‘Rocabarraigh’, a film by Thomas Abercromby
This film was part of Thomas Abercromby’s first solo exhibition, commission by Market Gallery at French Street Studios in October 2022.
Rocabarraigh, a phantom island in Scottish Gaelic myth, will appear three times, the last being at the end of the world.
On the first of June 1997, Greenpeace climate activists landed on the tiny uninhabitable granite islet of Rockall in the Atlantic Ocean, situated over 200 miles from the nearest permanently inhabited place in North Uist. The landing was part of Greenpeace’s Atlantic Frontier Campaign, which campaigned to protect the surrounding seas from new oil drilling contracts. Six days into the 42-day occupation, a flag was raised on the islet, declaring Rockall the capital of The Global State of Waveland. Members of the public were then invited to request a certificate of citizenship, and in the following six months, more than 15,000 people applied to be citizens of this micronation. In light of this activism, the British Government dropped Rockall’s maritime boundary designation (EEZ), ending the UK’s attempt to issue new oil and gas exploration contracts in the area. The Global State of Waveland emphasised its conviction of protecting the environment even from a nation as powerful as Britain by playing them at their own game. In doing so, it revealed the absurdity of nationhood.

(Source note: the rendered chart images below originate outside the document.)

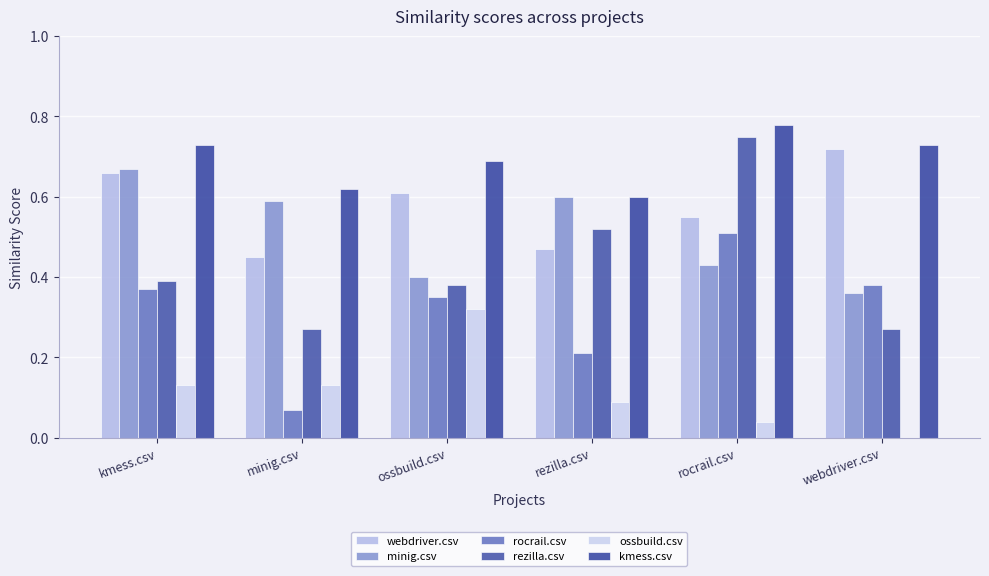

Which series has the largest range (max minus min)?

rezilla.csv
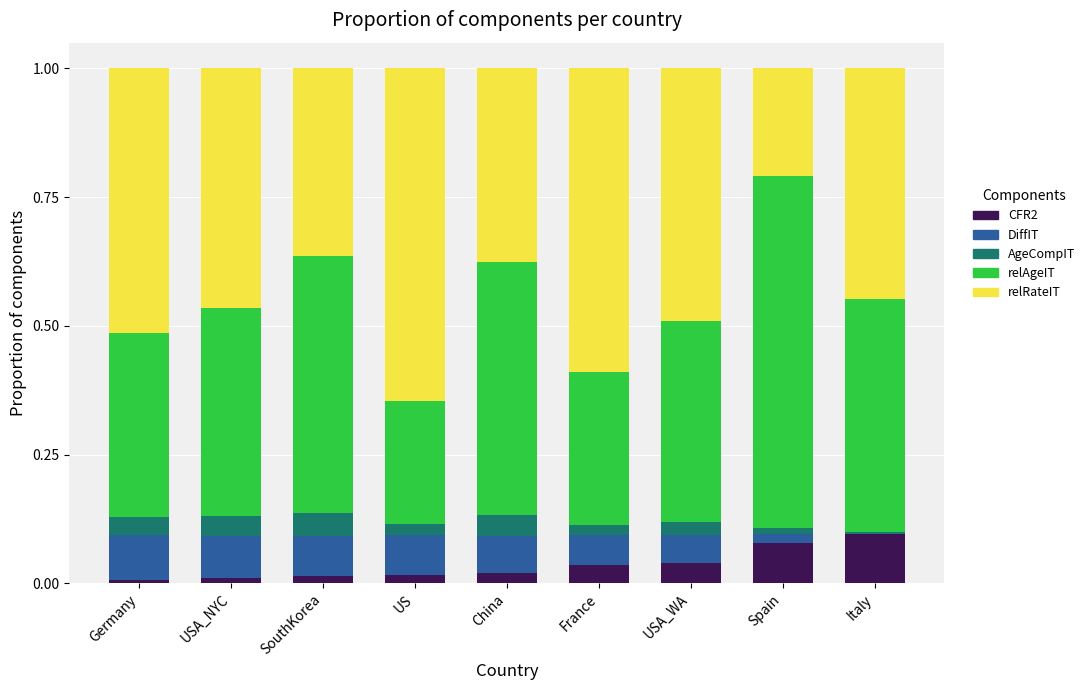

List the labels in order of DiffIT value, largest first.

Germany, USA_NYC, US, SouthKorea, China, France, USA_WA, Spain, Italy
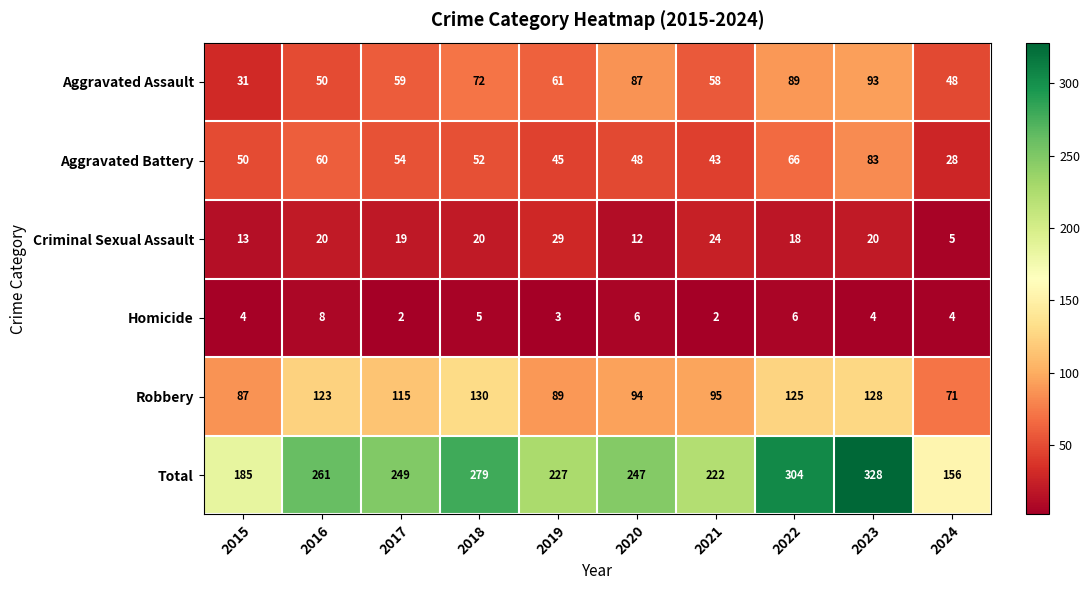

What is the sum of all Aggravated Assault values?

648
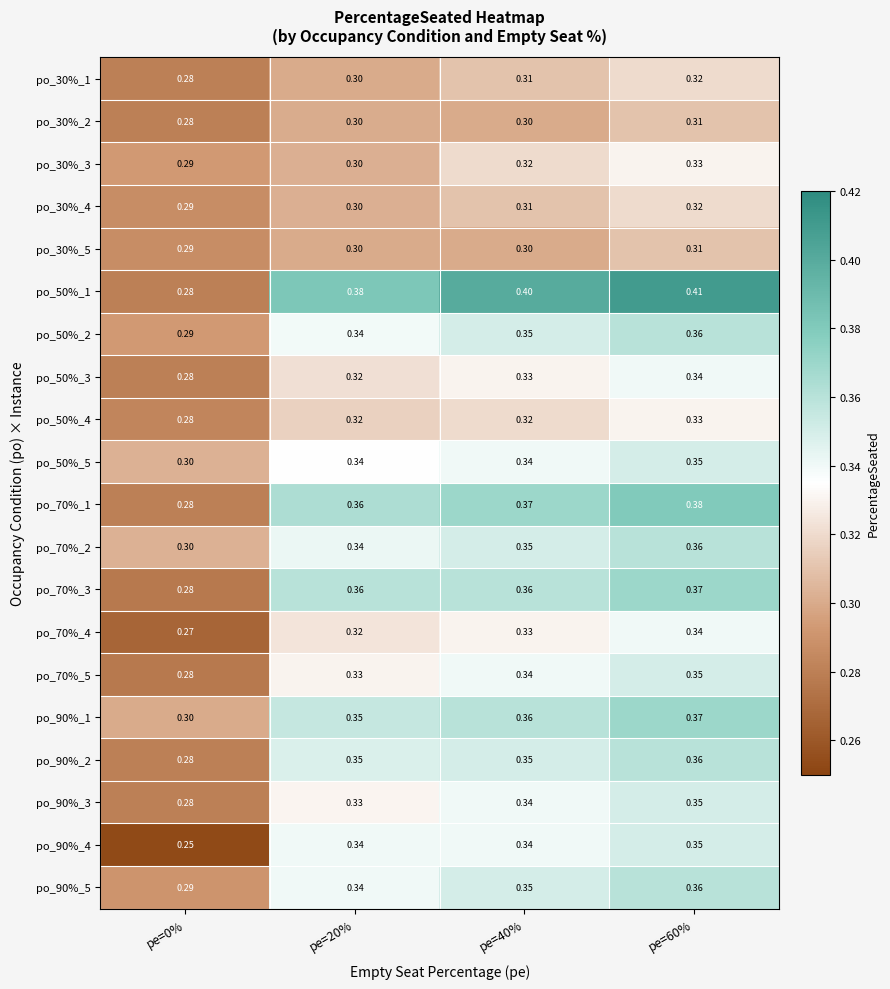

Is the value of po_90%_3 at pe=20% greater than the value of po_50%_4 at pe=0%?

Yes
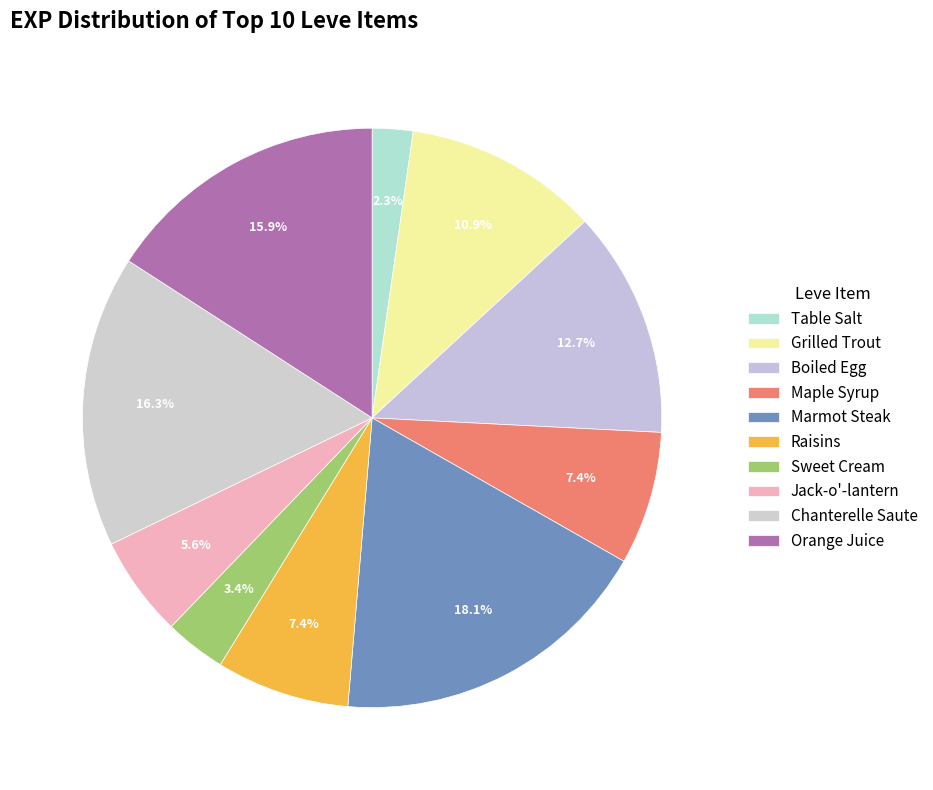

Between Marmot Steak and Boiled Egg, which is larger?

Marmot Steak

Using archival footage, performance, references to Celtic mythology and interviews between The Global State of Waveland activist Al Baker and Stop Cambo campaigner Lauren MacDonald, the film investigates the overlooked history of the islet’s status as the last territorial expanse of the British Empire and its subsequent occupation by climate activists in 1997. Abercromby’s work explores the relationship between imperialism, sovereignty and ecological collapse by bringing to the fore environmental activists’ efforts from our recent past while drawing links to the current climate emergency.
The exhibition featured a sculptural work by the artist made from jet stone beads derived from wood, transformed under extreme pressure, which are often prevalent in ancient Celtic rituals. These were intertwined with other semi-precious minerals such as Gold Claddaghs from Ireland and scallop shells (originally used as early Scottish quaichs) overflowing with seawater, traditionally a symbol of love, loyalty and friendship. This work asked us to think about how we inhabit the world, our values, our responsibilities and the possibilities of finding kinship amongst humans and non-humans. Displayed alongside the film and sculptural work were a series of never-before-seen archival objects from the occupation of Rockall, including the original Waveland flag, a passport and currency, as well as photographs and secret planning documents. Together, these items offered further glimpses into this little-known and often-overlooked key piece of environmental activism in Scotland.